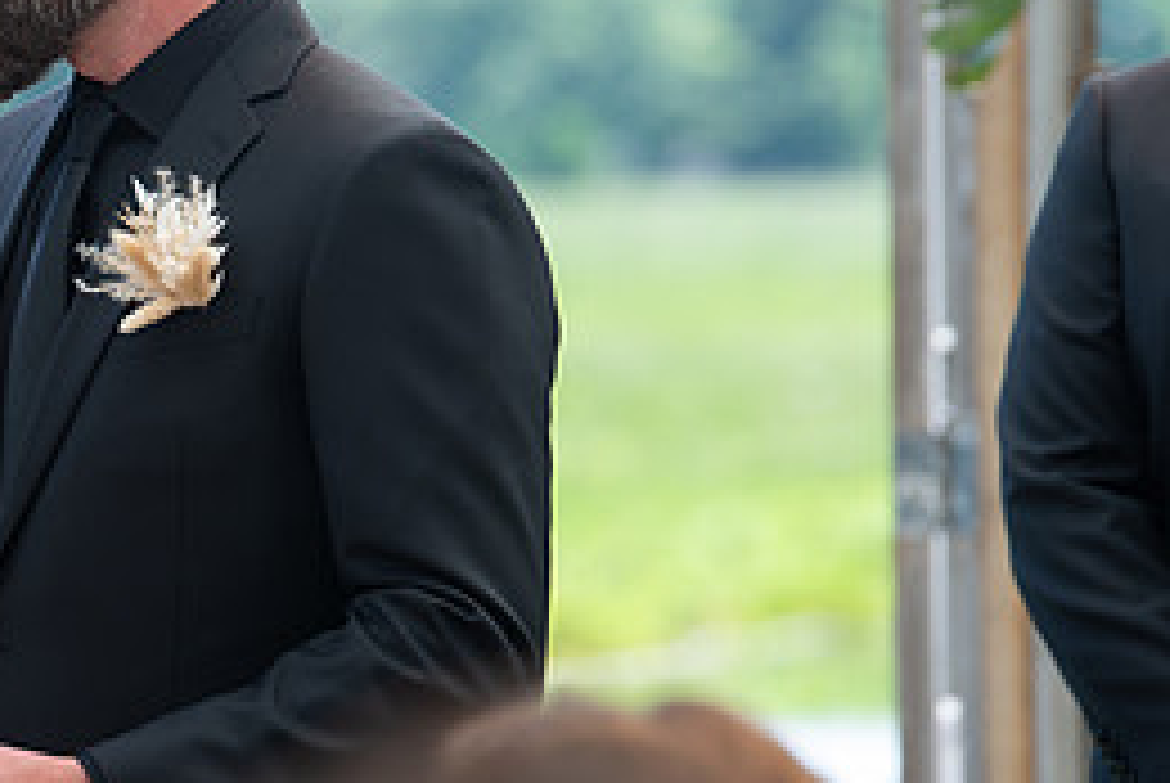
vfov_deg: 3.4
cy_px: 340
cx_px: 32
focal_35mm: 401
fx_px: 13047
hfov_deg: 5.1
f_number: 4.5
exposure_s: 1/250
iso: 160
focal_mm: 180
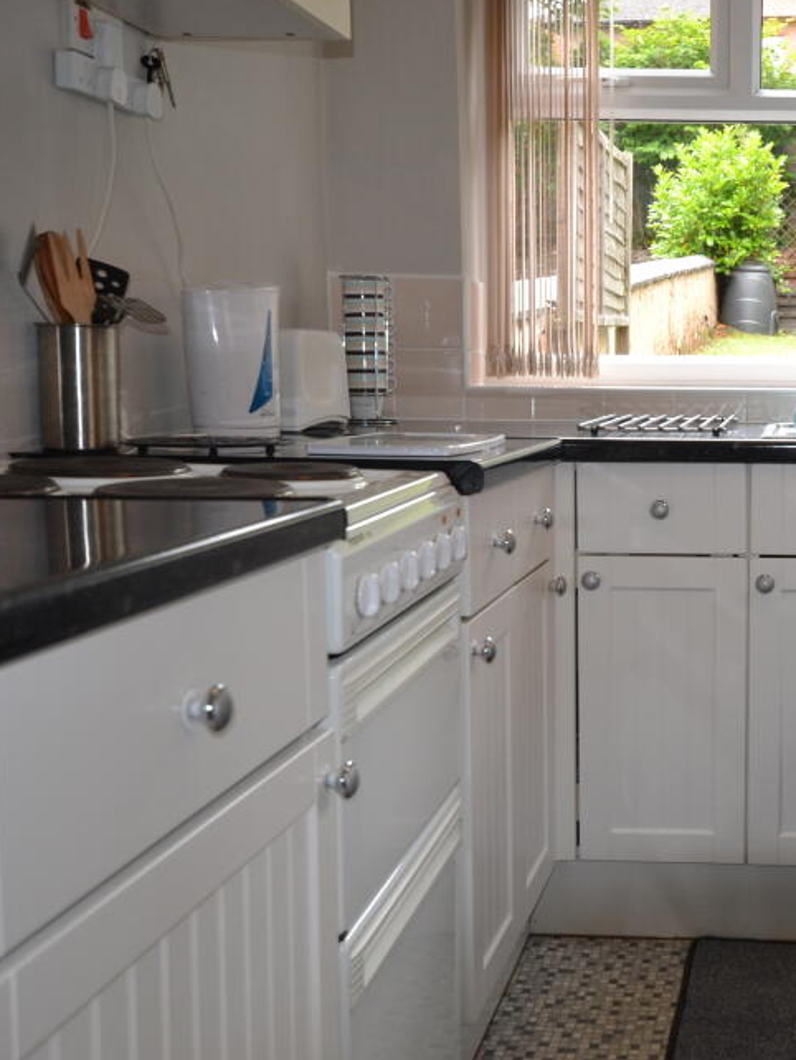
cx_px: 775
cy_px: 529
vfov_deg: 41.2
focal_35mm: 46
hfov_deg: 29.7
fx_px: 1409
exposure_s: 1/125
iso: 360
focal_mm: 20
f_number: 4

★ ★ ★

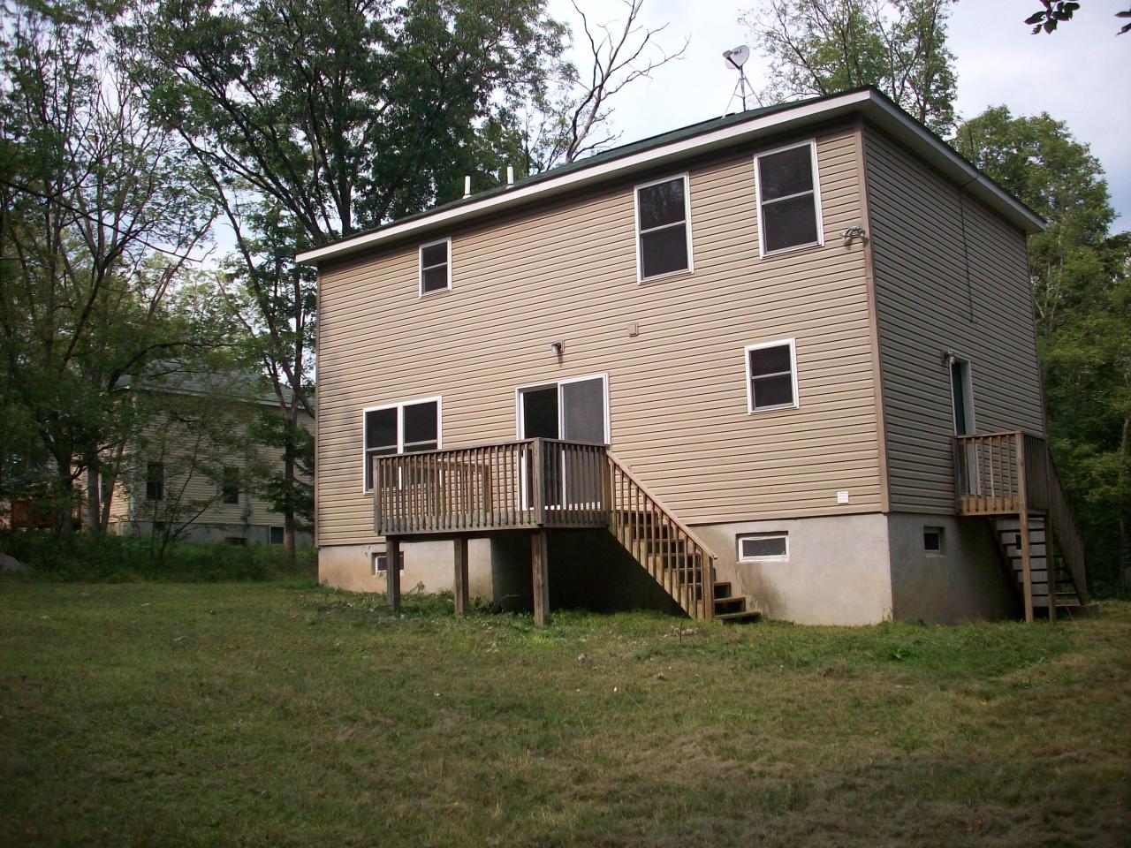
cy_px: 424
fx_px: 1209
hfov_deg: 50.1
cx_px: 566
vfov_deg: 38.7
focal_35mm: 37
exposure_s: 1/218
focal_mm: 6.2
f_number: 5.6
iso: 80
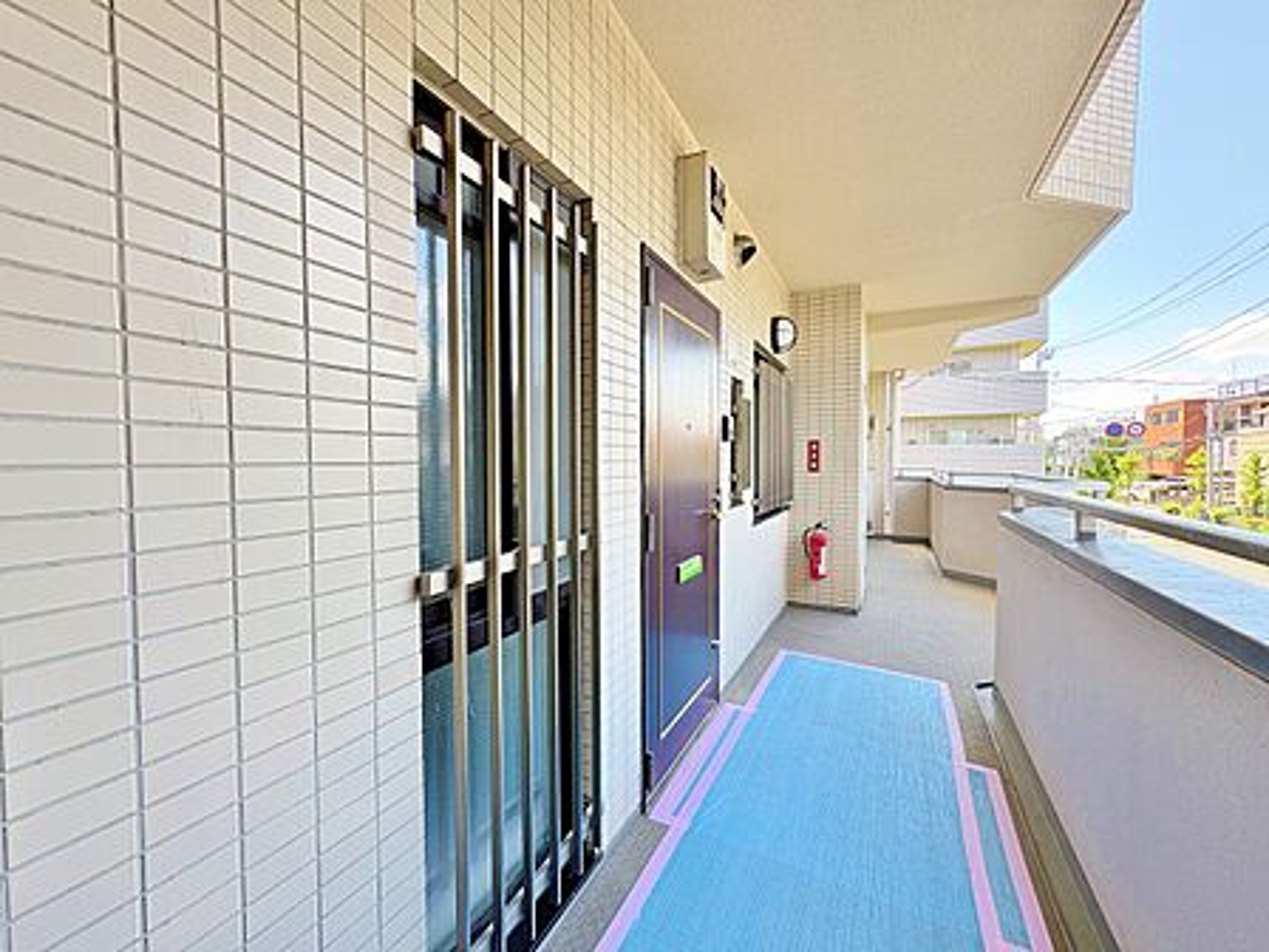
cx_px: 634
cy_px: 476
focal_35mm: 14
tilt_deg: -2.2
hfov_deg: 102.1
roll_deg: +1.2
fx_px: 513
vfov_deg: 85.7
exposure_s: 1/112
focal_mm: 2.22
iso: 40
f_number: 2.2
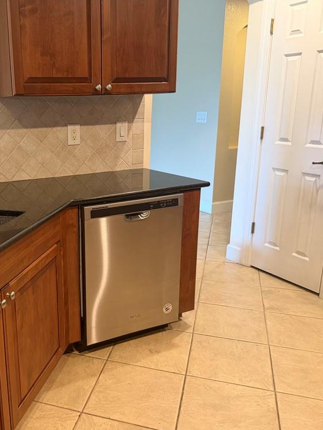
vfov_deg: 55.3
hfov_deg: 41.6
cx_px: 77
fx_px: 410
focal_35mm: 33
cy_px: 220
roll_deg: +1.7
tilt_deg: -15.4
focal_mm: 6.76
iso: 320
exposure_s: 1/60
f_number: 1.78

★ ★ ★

▶ Exercise details:
From the material above, reproduce only what runs from the line holding "f_number: 2.2" down to the line holding "f_number: 1.78", both included, pictures excluded.

▶ Finished exercise:
f_number: 2.2
vfov_deg: 55.3
hfov_deg: 41.6
cx_px: 77
fx_px: 410
focal_35mm: 33
cy_px: 220
roll_deg: +1.7
tilt_deg: -15.4
focal_mm: 6.76
iso: 320
exposure_s: 1/60
f_number: 1.78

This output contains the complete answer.